(What needs to be done)
Copy every line of the rows below word for word, keeping each character, language, and line break unchanged.

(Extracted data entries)
□ □ □ □ □

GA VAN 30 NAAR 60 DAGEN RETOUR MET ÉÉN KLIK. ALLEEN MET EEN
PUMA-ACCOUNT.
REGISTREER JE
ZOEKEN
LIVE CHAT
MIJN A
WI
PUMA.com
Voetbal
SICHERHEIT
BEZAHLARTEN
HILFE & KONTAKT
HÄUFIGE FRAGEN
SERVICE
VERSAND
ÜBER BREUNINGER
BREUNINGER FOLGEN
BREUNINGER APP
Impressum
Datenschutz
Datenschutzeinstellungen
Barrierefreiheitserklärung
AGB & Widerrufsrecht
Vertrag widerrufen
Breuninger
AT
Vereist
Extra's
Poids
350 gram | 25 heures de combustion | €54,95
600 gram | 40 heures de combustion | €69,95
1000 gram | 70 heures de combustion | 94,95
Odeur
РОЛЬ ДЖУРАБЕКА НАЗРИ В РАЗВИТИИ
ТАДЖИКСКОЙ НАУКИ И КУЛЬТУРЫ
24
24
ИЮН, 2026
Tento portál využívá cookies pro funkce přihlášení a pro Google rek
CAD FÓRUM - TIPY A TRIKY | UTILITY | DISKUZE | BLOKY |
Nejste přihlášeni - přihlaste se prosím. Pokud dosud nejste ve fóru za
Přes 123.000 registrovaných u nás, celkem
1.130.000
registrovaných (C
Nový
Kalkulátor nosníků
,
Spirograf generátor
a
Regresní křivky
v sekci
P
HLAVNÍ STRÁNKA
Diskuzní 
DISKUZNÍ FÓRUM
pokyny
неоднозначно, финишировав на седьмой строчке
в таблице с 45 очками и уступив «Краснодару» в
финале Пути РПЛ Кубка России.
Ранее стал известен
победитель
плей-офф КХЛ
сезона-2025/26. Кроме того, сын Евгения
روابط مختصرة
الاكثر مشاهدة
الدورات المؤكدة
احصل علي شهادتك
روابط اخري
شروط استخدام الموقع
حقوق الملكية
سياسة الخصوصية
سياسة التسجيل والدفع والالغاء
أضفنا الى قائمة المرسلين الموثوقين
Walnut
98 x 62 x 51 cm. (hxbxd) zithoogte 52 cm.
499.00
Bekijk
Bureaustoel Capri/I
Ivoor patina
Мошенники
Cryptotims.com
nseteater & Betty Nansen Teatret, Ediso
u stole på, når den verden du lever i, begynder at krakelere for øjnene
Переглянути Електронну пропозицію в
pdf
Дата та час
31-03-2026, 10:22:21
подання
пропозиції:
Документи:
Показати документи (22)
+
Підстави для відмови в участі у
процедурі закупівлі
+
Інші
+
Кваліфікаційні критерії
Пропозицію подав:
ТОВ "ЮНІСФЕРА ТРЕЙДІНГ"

□ □ □ □ □

(Output of the exercise)
GA VAN 30 NAAR 60 DAGEN RETOUR MET ÉÉN KLIK. ALLEEN MET EEN
PUMA-ACCOUNT.
REGISTREER JE
ZOEKEN
LIVE CHAT
MIJN A
WI
PUMA.com
Voetbal
SICHERHEIT
BEZAHLARTEN
HILFE & KONTAKT
HÄUFIGE FRAGEN
SERVICE
VERSAND
ÜBER BREUNINGER
BREUNINGER FOLGEN
BREUNINGER APP
Impressum
Datenschutz
Datenschutzeinstellungen
Barrierefreiheitserklärung
AGB & Widerrufsrecht
Vertrag widerrufen
Breuninger
AT
Vereist
Extra's
Poids
350 gram | 25 heures de combustion | €54,95
600 gram | 40 heures de combustion | €69,95
1000 gram | 70 heures de combustion | 94,95
Odeur
РОЛЬ ДЖУРАБЕКА НАЗРИ В РАЗВИТИИ
ТАДЖИКСКОЙ НАУКИ И КУЛЬТУРЫ
24
24
ИЮН, 2026
Tento portál využívá cookies pro funkce přihlášení a pro Google rek
CAD FÓRUM - TIPY A TRIKY | UTILITY | DISKUZE | BLOKY |
Nejste přihlášeni - přihlaste se prosím. Pokud dosud nejste ve fóru za
Přes 123.000 registrovaných u nás, celkem
1.130.000
registrovaných (C
Nový
Kalkulátor nosníků
,
Spirograf generátor
a
Regresní křivky
v sekci
P
HLAVNÍ STRÁNKA
Diskuzní 
DISKUZNÍ FÓRUM
pokyny
неоднозначно, финишировав на седьмой строчке
в таблице с 45 очками и уступив «Краснодару» в
финале Пути РПЛ Кубка России.
Ранее стал известен
победитель
плей-офф КХЛ
сезона-2025/26. Кроме того, сын Евгения
روابط مختصرة
الاكثر مشاهدة
الدورات المؤكدة
احصل علي شهادتك
روابط اخري
شروط استخدام الموقع
حقوق الملكية
سياسة الخصوصية
سياسة التسجيل والدفع والالغاء
أضفنا الى قائمة المرسلين الموثوقين
Walnut
98 x 62 x 51 cm. (hxbxd) zithoogte 52 cm.
499.00
Bekijk
Bureaustoel Capri/I
Ivoor patina
Мошенники
Cryptotims.com
nseteater & Betty Nansen Teatret, Ediso
u stole på, når den verden du lever i, begynder at krakelere for øjnene
Переглянути Електронну пропозицію в
pdf
Дата та час
31-03-2026, 10:22:21
подання
пропозиції:
Документи:
Показати документи (22)
+
Підстави для відмови в участі у
процедурі закупівлі
+
Інші
+
Кваліфікаційні критерії
Пропозицію подав:
ТОВ "ЮНІСФЕРА ТРЕЙДІНГ"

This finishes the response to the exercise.